BEGIN Dataset

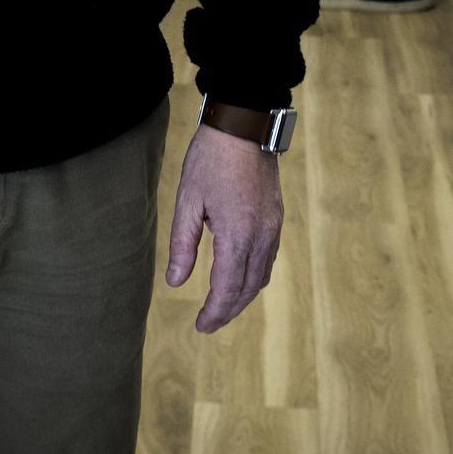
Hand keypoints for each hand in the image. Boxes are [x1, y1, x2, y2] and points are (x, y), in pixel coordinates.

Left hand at [164, 124, 283, 333]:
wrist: (245, 126)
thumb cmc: (211, 159)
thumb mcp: (187, 201)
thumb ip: (183, 245)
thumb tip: (176, 282)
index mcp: (237, 235)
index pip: (227, 288)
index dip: (214, 312)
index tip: (201, 327)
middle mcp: (261, 236)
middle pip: (247, 288)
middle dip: (228, 310)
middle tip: (208, 323)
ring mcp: (273, 227)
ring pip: (262, 276)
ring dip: (243, 296)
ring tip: (222, 306)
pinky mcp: (277, 218)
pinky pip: (269, 259)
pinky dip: (254, 277)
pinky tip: (240, 277)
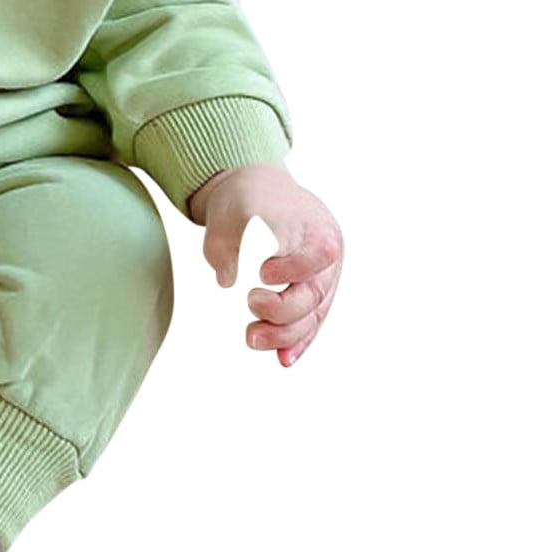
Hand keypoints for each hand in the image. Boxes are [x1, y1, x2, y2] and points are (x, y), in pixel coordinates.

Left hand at [188, 164, 341, 366]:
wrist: (260, 192)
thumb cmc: (247, 196)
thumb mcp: (229, 207)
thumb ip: (224, 240)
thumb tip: (225, 281)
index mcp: (316, 225)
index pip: (320, 252)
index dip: (295, 269)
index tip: (262, 273)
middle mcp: (328, 256)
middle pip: (316, 293)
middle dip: (283, 310)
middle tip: (249, 303)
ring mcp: (324, 278)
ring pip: (313, 315)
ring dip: (286, 334)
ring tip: (251, 338)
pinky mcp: (314, 295)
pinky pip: (309, 323)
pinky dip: (297, 342)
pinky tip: (282, 359)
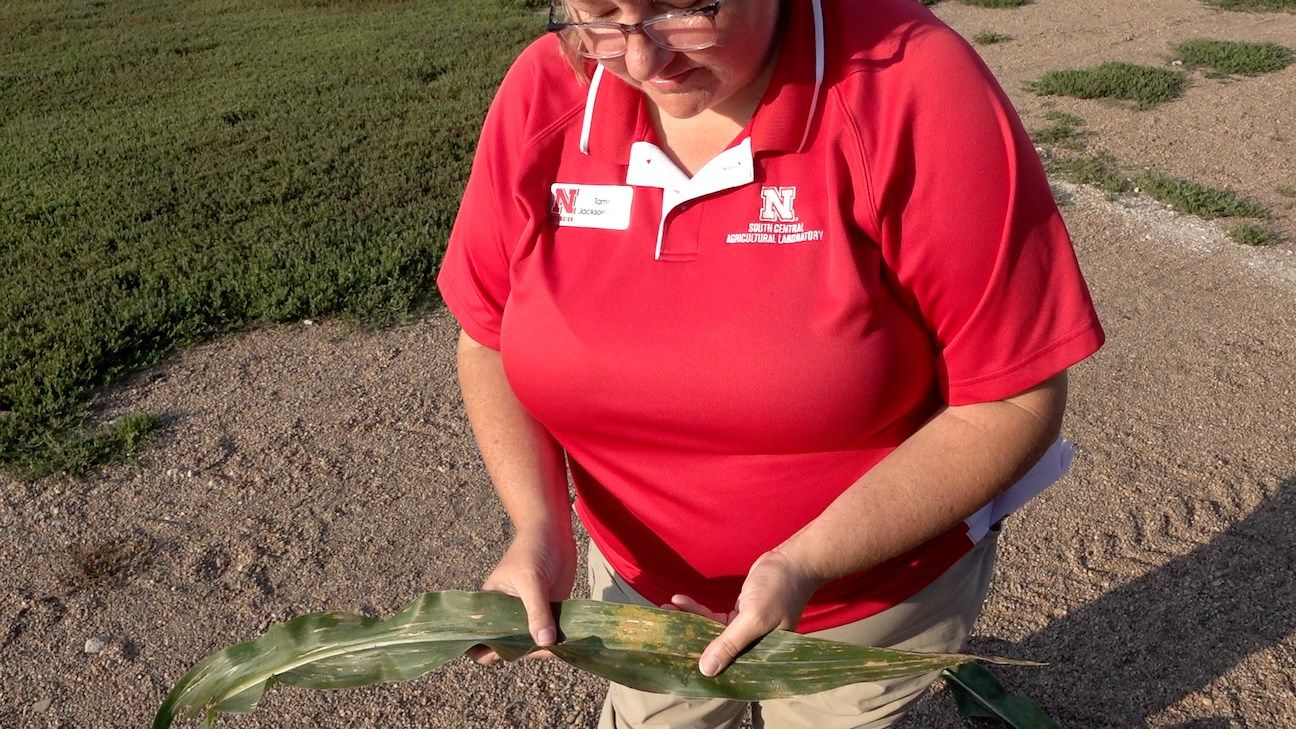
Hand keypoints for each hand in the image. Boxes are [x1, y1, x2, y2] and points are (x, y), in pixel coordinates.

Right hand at [467, 529, 576, 664]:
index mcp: (491, 606)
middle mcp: (508, 614)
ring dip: (543, 649)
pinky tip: (568, 643)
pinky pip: (551, 633)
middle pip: (508, 646)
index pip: (480, 638)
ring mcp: (529, 614)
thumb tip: (544, 643)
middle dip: (522, 652)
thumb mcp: (531, 580)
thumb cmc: (532, 550)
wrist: (555, 532)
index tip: (500, 654)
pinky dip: (558, 641)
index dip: (485, 651)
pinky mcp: (550, 612)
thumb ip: (536, 611)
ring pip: (532, 643)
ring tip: (559, 645)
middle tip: (541, 646)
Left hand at [665, 550, 821, 676]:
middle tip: (663, 635)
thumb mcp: (754, 617)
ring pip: (712, 632)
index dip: (704, 668)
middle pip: (717, 651)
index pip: (729, 669)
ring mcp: (746, 630)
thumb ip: (730, 643)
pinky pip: (715, 618)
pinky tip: (680, 600)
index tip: (677, 663)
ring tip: (665, 612)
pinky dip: (698, 610)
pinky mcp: (740, 615)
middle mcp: (752, 647)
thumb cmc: (778, 590)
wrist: (791, 562)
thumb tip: (706, 671)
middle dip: (690, 641)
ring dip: (690, 621)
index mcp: (762, 656)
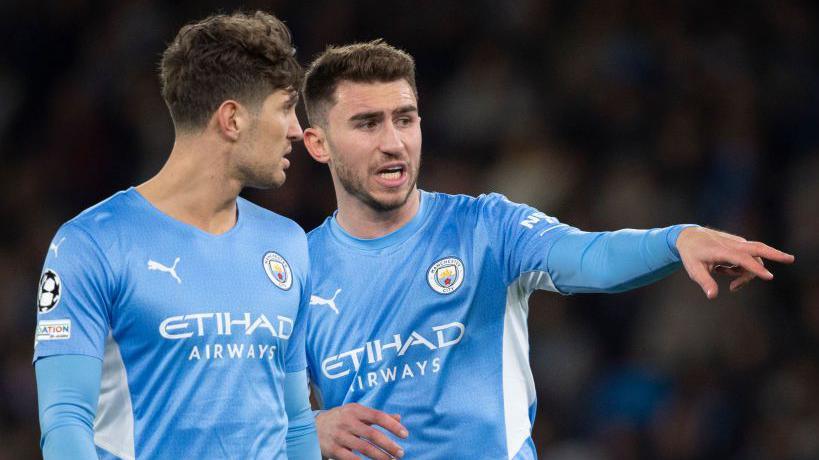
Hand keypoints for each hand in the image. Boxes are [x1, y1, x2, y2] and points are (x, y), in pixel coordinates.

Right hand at [316, 403, 407, 459]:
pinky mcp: (333, 449)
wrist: (311, 427)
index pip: (378, 416)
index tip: (405, 434)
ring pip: (364, 448)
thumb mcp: (356, 412)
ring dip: (380, 456)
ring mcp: (340, 436)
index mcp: (355, 410)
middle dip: (389, 445)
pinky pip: (351, 459)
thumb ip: (376, 416)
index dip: (393, 425)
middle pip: (372, 434)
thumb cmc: (340, 419)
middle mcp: (347, 422)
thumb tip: (399, 418)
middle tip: (400, 452)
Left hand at [675, 227, 794, 298]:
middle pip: (758, 248)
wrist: (689, 236)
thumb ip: (705, 282)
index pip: (742, 259)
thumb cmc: (691, 254)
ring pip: (754, 258)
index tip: (768, 277)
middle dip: (775, 254)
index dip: (755, 269)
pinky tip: (722, 270)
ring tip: (731, 286)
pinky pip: (747, 260)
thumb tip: (712, 296)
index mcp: (722, 250)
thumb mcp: (694, 269)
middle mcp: (733, 245)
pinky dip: (740, 269)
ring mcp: (737, 243)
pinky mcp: (738, 244)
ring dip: (746, 274)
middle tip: (791, 259)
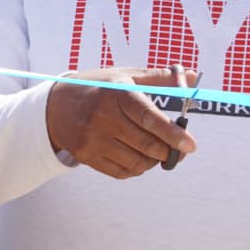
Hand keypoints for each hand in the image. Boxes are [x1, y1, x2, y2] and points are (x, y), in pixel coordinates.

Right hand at [46, 66, 196, 178]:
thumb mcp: (124, 76)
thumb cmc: (97, 88)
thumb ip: (159, 79)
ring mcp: (92, 139)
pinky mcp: (86, 156)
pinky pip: (122, 172)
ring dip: (153, 161)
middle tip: (179, 151)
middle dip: (169, 152)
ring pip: (138, 163)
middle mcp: (102, 117)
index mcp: (115, 94)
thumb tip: (194, 78)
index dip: (173, 133)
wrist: (54, 106)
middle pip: (148, 145)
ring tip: (154, 151)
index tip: (191, 145)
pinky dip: (136, 169)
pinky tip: (136, 156)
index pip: (148, 117)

END Dataset

→ **Problem statement**: Print nothing but the lines from the one that contains "thumb mcp: (124, 76)" to the final line of the data, both included, exactly as they read.

→ **Answer space**:
thumb mcp: (124, 76)
thumb cmc: (97, 88)
thumb ip: (159, 79)
ring mcp: (92, 139)
pinky mcp: (86, 156)
pinky pip: (122, 172)
ring dip: (153, 161)
middle tip: (179, 151)
middle dip: (169, 152)
ring pip: (138, 163)
middle mcp: (102, 117)
index mcp: (115, 94)
thumb tip: (194, 78)
index dip: (173, 133)
wrist: (54, 106)
middle pip: (148, 145)
ring tip: (154, 151)
index tip: (191, 145)
pinky dip: (136, 169)
pinky tip: (136, 156)
index pip: (148, 117)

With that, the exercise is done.